◆ **本文**
☆ ☆ ☆ ☆ ☆
ロ 平成5年分の更正処分及び過少申告加算税の賦課決定処分について
 平成5年分の更正処分及び過少申告加算税の賦課決定処分は、次の理由により適法であるから、審査請求をいずれも棄却するとの裁決を求める。
(イ)更正処分について
A 錯誤の主張について
 請求人は、居住用財産の特別控除の適用を受けた場合、翌年、住宅取得等特別控除の適用が受けられないことを知らなかったため、居住用財産の特別控除を適用して平成4年分の確定申告書を提出したものであり、これは錯誤というほかない旨主張する。
 しかしながら、そもそも納税申告は、これにより納税義務を具体的に確定させる私人の公法行為であるところ、このような公法行為においては表示されたところに基づいて法律関係を明確にし、法的安定を図ることが要請されるのであるから、私法行為における場合と異なり、民法の錯誤に関する規定がそのまま適用されず、その錯誤が客観的に明白かつ重大であって、租税法の定めた方法以外にその是正を許さないならば、納税者の利益を著しく害すると認められる特段の事情がある場合でなければ法定の方法によらないで記載内容の錯誤を主張することは許されないものである(昭和39年10月22日最高裁第一小法廷判決)から、錯誤の存在が即申告に係る意思表示の撤回ができる場合に当たるとする請求人の主張は租税法解釈の前提において誤っている。
 さらに、錯誤の法理に基づく争訟と通則法の枠内での争訟は全く争訟方法を異にするものであるにもかかわらず、請求人は、そのしゅん別をせず、通則法の枠内での権利救済を求めているのであり、そうであれば、審理は租税実定法の定めるところによらざるを得ないところ、租税実定法に規定のない錯誤の法理を主張すること自体失当というべきである。
B 通則法第19条の規定の解釈について
 請求人は、居住用財産の特別控除の適用を受けないこととしたことによる同年分の修正申告は、通則法第19条第1項第1号の修正申告の事由「先の納税申告書の提出により納付すべきものとしてこれに記載した税額に不足額があるとき」に該当する適法なものであるから、修正申告書を提出することは認められるべきである旨主張する。
 しかしながら、次のとおり、税額が増額しさえすれば修正申告はその内容においてまで適法であるというものではない。
(A)通則法第19条第1項が「第24条の規定による更正があるまでは」と規定していることからすると、修正申告は、増額更正をなし得る場合にこれを待たずになし得ることを規定しているのであり、その更正は、同法第24条《更正》の規定によれば、課税標準等又は税額等の計算が国税に関する法律の規定に従っていなかったときになし得るのであるから、修正申告は、通則法第24条の規定による更正の理由となり得る理由が存在しなければならない。
 すなわち、納税者からの修正申告の有無にかかわらず、本来、税務署長として納税者のなした確定申告に対して増額更正をすべき理由のある場合に、初めて納税者からされた修正申告がその内容において適法となるものである。
☆ ☆ ☆ ☆ ☆
◆ **資料の検討**
1. 平成5年分の更正処分に関する本文を二文で要約してください。
2. 平成5年分の更正処分に関する本文を、最後の文の続きから書き進めてください。

◆ **抽出された項目**
☆ ☆ ☆ ☆ ☆
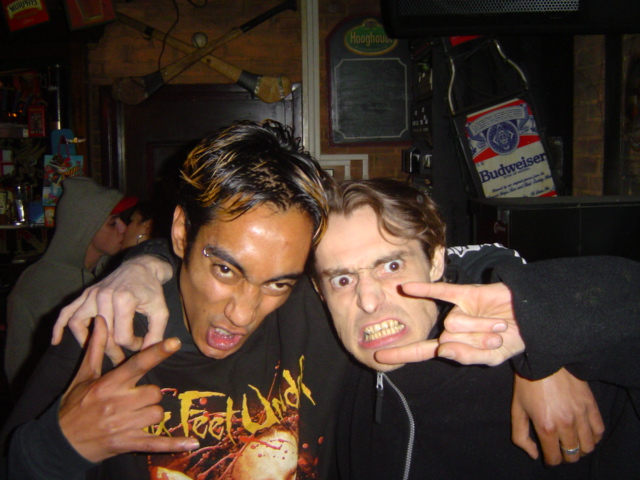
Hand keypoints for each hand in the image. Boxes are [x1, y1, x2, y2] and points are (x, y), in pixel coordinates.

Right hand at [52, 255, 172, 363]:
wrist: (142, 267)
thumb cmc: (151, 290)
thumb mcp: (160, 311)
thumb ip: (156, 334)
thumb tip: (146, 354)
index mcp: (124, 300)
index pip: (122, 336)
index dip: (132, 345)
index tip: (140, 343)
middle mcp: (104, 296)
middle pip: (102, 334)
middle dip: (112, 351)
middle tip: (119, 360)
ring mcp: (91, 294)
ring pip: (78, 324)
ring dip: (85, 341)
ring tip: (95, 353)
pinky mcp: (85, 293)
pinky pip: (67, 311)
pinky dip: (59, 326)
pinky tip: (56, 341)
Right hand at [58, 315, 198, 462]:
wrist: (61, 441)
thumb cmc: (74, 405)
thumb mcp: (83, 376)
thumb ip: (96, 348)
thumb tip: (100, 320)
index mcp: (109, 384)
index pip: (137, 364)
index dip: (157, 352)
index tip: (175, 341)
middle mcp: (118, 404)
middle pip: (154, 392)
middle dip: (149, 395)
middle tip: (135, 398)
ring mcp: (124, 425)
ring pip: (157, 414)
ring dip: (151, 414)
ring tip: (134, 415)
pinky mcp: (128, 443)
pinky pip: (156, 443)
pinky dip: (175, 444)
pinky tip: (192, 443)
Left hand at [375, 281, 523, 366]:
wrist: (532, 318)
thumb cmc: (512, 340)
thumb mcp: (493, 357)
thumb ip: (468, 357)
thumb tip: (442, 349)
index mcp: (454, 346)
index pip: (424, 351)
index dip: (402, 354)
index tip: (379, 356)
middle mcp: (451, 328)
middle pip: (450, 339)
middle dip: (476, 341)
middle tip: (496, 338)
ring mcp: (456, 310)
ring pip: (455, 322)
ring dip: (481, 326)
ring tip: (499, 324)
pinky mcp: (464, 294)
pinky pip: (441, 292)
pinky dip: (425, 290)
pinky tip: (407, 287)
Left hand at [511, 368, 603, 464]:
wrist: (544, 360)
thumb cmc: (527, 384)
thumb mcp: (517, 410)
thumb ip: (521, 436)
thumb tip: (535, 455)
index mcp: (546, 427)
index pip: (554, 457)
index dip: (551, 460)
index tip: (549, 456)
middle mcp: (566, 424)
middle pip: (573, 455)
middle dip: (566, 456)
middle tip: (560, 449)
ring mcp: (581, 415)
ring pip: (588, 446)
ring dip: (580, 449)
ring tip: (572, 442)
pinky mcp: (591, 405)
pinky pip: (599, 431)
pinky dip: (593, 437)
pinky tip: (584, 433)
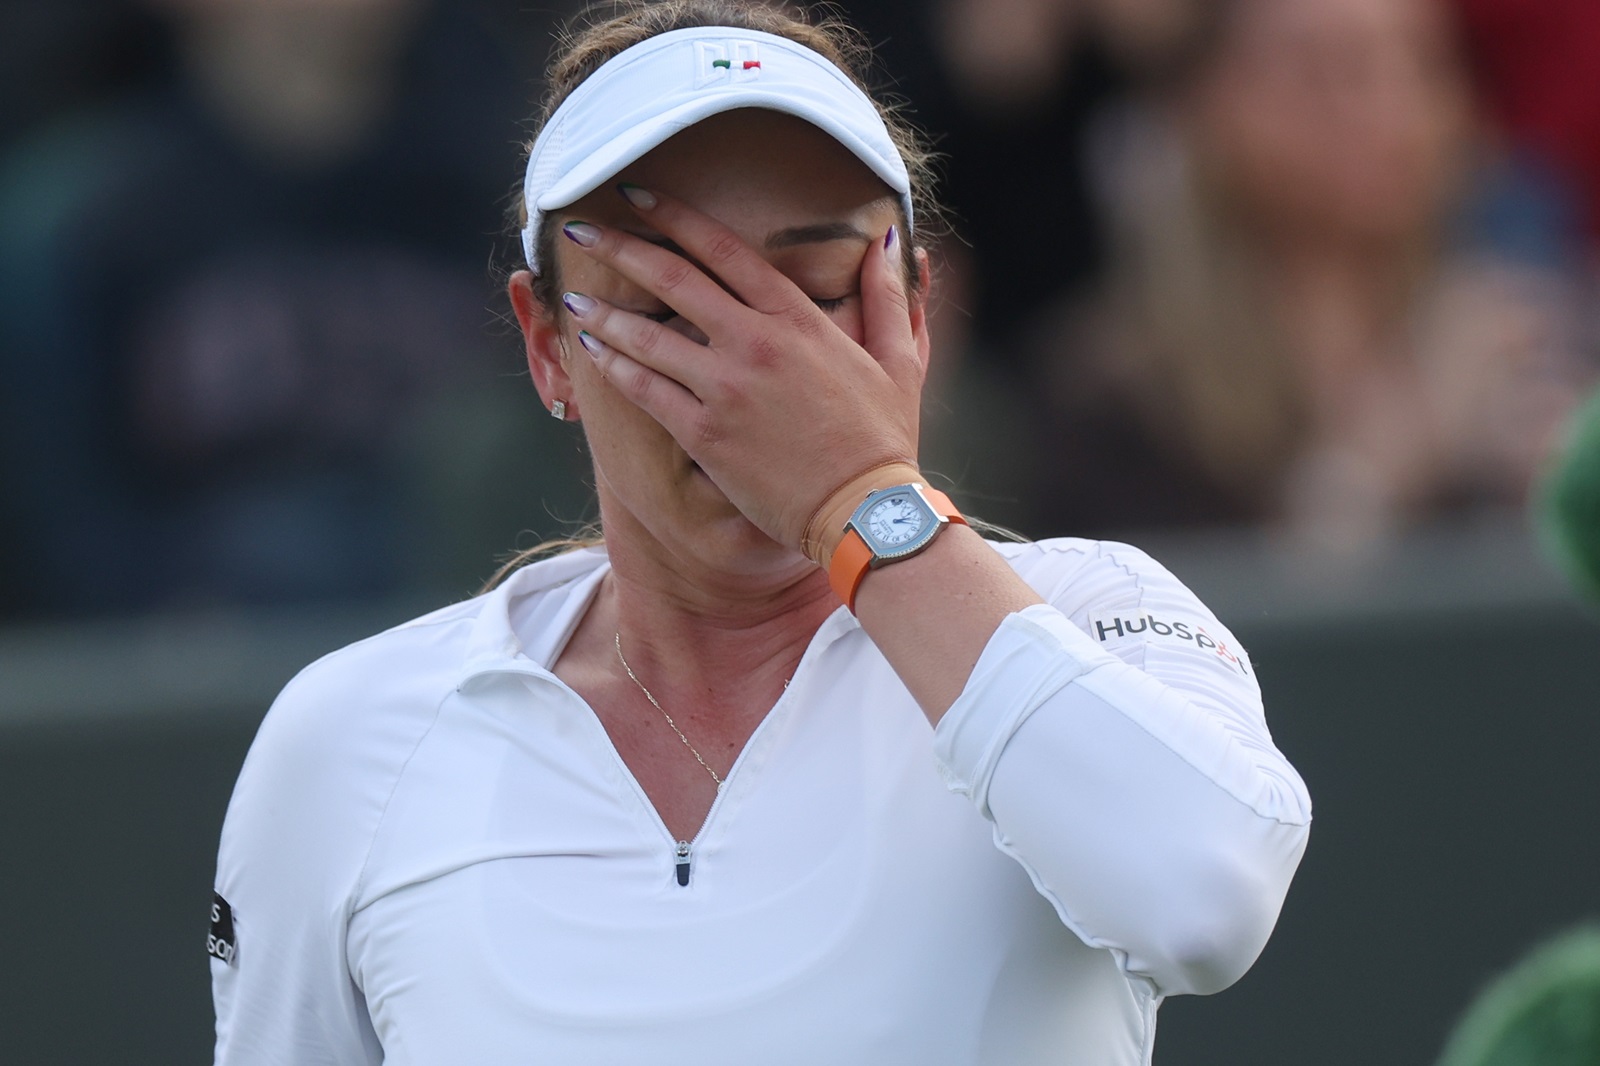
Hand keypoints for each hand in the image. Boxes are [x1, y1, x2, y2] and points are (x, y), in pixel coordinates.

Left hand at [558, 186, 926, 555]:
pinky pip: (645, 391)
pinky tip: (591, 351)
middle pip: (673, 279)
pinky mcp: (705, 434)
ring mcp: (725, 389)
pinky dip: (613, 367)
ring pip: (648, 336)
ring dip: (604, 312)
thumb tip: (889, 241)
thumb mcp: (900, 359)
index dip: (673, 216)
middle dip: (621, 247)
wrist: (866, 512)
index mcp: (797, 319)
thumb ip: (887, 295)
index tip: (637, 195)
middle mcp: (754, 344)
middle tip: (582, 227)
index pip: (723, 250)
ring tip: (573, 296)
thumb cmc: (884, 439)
☆ ☆ ☆ ☆ ☆
◆ **記述回答**
1. 本文は、平成5年分の更正処分及び過少申告加算税の賦課決定処分は適法であるとして審査請求の棄却を求めています。その理由として、納税申告は私人の公法行為なので民法の錯誤規定はそのまま適用されず、特段の事情がなければ法定の方法によらずに錯誤を主張することは許されないこと、また修正申告は税額が増額しさえすれば適法となるものではなく、税務署長が増額更正をすべき理由のある場合に初めてその内容において適法となることを挙げています。

2.
(B)しかるに、本件の修正申告の場合、居住用財産の特別控除の適用は、専ら納税者の自由な選択にゆだねられており、納税者においてこれを選択し、適法に確定申告をした以上、その税額は適法に確定するところ、請求人は、平成4年分について居住用財産の特別控除を適用して適法に確定申告しているのであるから、税務署長は当該確定申告額を更正することはできないものというべきであり、したがって、本件の修正申告は認められる余地のないものである。
(C)よって、およそ税額が増加しさえすれば修正申告をなし得るとする請求人の主張は、独自の見解であり、理由がない。
C 特例適用の選択について
 請求人は、居住用財産の特別控除の適用を受けないこととしたことにともない、平成5年分について住宅取得等特別控除の適用が認められることとなる旨主張する。
 しかしながら、居住用財産の特別控除と住宅取得等特別控除との選択関係については、次のとおりである。
(A)確定申告に際し、居住用財産の特別控除の適用を受ける旨適法に意思表示したことは、私人の公法行為であることに疑いはなく、公法行為においては、私法関係におけるよりも法律関係の一律的確定が強く要請され、その撤回、変更が制限されると解されていることからすれば、少なくとも租税法の分野においては、いったんなした申告意思を撤回、変更できる旨の明文の規定がない限り、原則としてその撤回、変更をなし得ないと解されているところである。
 しかるに本件においても、居住用財産の特別控除の適用を受けた場合において、これを撤回して住宅取得等特別控除の適用を受けることができるとする規定はなく、このような明文の規定がない以上、結局その撤回、変更を許さないものと解さざるを得ないものである。
(B)よって、請求人の場合、平成4年分において居住用財産の特別控除を適法に適用した以上、もはや住宅取得等特別控除を選択する余地がないことは明らかである。
D 以上のとおり、請求人の主張にはいずれも理由がなく、平成4年分において居住用財産の特別控除を適法に適用した以上、居住用財産の特別控除の適用を取りやめるとする修正申告書を提出することは認められず、したがって、平成5年分において住宅取得等特別控除の適用はないから、平成5年分の更正処分は適法である。
(ロ)過少申告加算税の賦課決定処分について
 以上のとおり、平成5年分の更正処分は適法であり、更正処分により納付すべき税額の計算の基礎となった事実が更正前の税額の計算の基礎とされていなかったことについて、通則法第65条《過少申告加算税》第4項に規定する正当な理由がある場合に該当しないから、同条第1項の規定に基づいて行った過少申告加算税の賦課決定処分は適法である。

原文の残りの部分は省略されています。